The recent sharp negative performance of equity markets around the world and the questionable financial viability of several companies, has many investors concerned about their own investments.

At times of such market uncertainty and negative sentiment, people often think the worst. The following information is aimed to dispel some myths and to provide an update in relation to client investments.

Is my money safe as I’ve heard that some companies might go broke?
While share investments in particular have been the hardest hit and have fallen in value recently, if you hold a diversified range of shares it is extremely unlikely that you will lose all of your investment.

Being diversified in shares can simply mean that you invest across a range of different shares rather than just in one or two.  And this is what managed funds do.

How does a managed fund work?
A managed fund, also known as a unit trust, is a vehicle that pools your money with that from a number of other investors.  These funds are then used by the fund manager to purchase assets – in the case of an Australian equity fund this is predominantly shares listed on the Australian Stock Exchange.

So I’m not investing in the company who is offering the managed fund?
Most of the time, no you’re not.  Your investment in respect to an Australian share fund, for example, is usually spread across a range of anywhere between 20 and 60 different shares.  This may include names such as BHP, Westpac, Qantas and Woolworths.

I guess it’s unlikely then that I would lose all that I’ve invested in an Australian share fund?
Yes, it is very unlikely. A fund may hold between 60 to 80 stocks and these would all need to go into bankruptcy.  This is one of the benefits of investing in a managed fund; you’ve diversified your investment across a number of different assets or companies.

What if the company offering the managed fund goes broke or into liquidation?
This does not mean that your investment in the related fund will be lost.  The assets (eg shares) held in the fund are held on trust for you as the beneficial owner.  So it is you, the investor, who holds the ownership rights to the assets via units in the fund.

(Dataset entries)

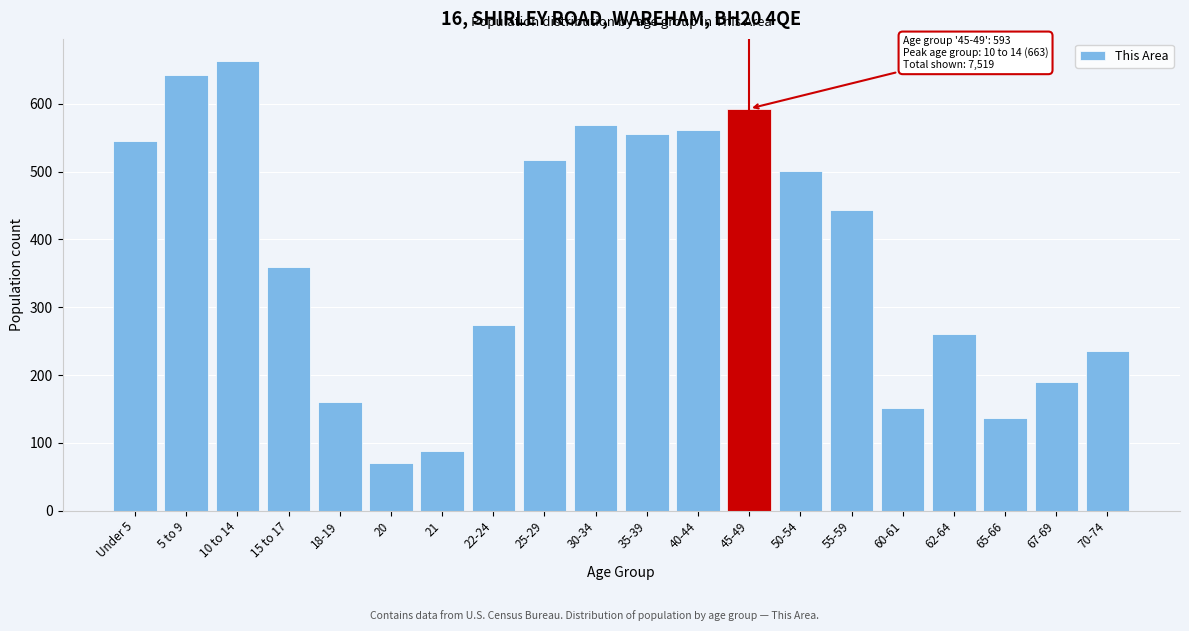

Reading left to right, transcribe all the data shown in this chart.

Under 5=545	5 to 9=643	10 to 14=663	15 to 17=360	18-19=161	20=71	21=88	22-24=274	25-29=517	30-34=569	35-39=555	40-44=561	45-49=593	50-54=501	55-59=444	60-61=151	62-64=261	65-66=136	67-69=190	70-74=236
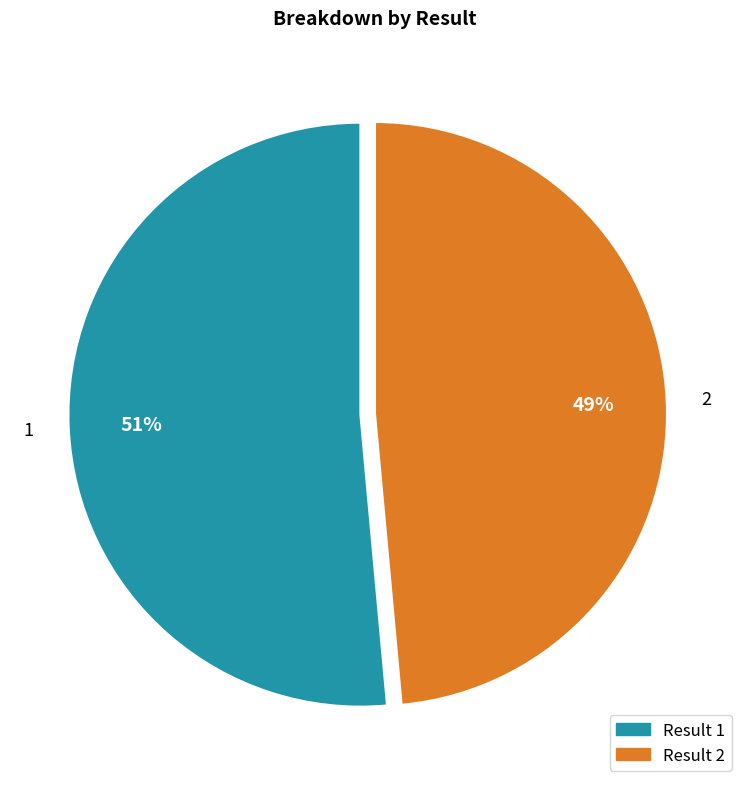

Is 2 the majority of the pie?

No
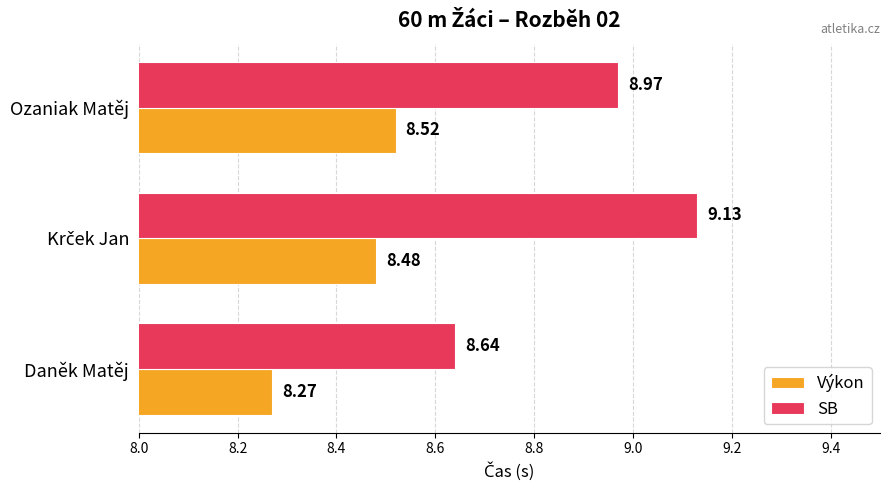

Rank the series by their average value, from highest to lowest.

SB, Výkon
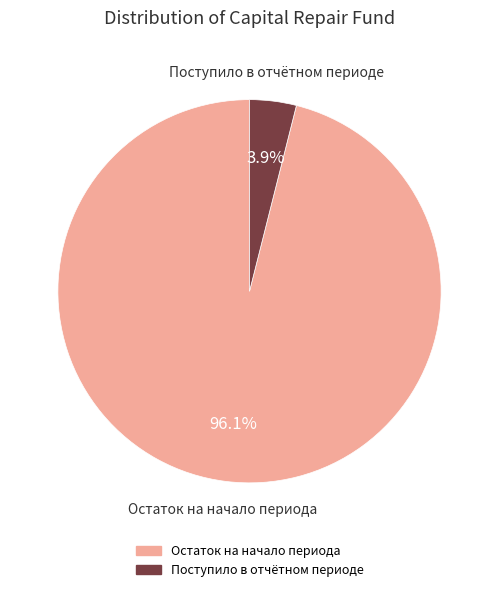

Does any single category account for the majority?

Yes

## LIST OF TASKS
1 > Say whether each statement agrees with the text on managed funds, answering yes or no and quoting the words of the text that decide it. (a) A managed fund is also called a unit trust. (b) If the company offering a managed fund goes into liquidation, the investment in the related fund is lost. (c) An Australian equity fund buys mainly shares listed on the Australian Stock Exchange.
2 > Retype all of the dataset rows above word for word, leaving out the pictures.

## EXPECTED RESPONSES
1 >
(a) Yes: "A managed fund, also known as a unit trust, is a vehicle that pools your money with that from a number of other investors."
(b) No: "This does not mean that your investment in the related fund will be lost."
(c) Yes: "in the case of an Australian equity fund this is predominantly shares listed on the Australian Stock Exchange."

2 >
Reading left to right, transcribe all the data shown in this chart.

Under 5=545	5 to 9=643	10 to 14=663	15 to 17=360	18-19=161	20=71	21=88	22-24=274	25-29=517	30-34=569	35-39=555	40-44=561	45-49=593	50-54=501	55-59=444	60-61=151	62-64=261	65-66=136	67-69=190	70-74=236

Is 2 the majority of the pie?

No

Rank the series by their average value, from highest to lowest.

SB, Výkon

Does any single category account for the majority?

Yes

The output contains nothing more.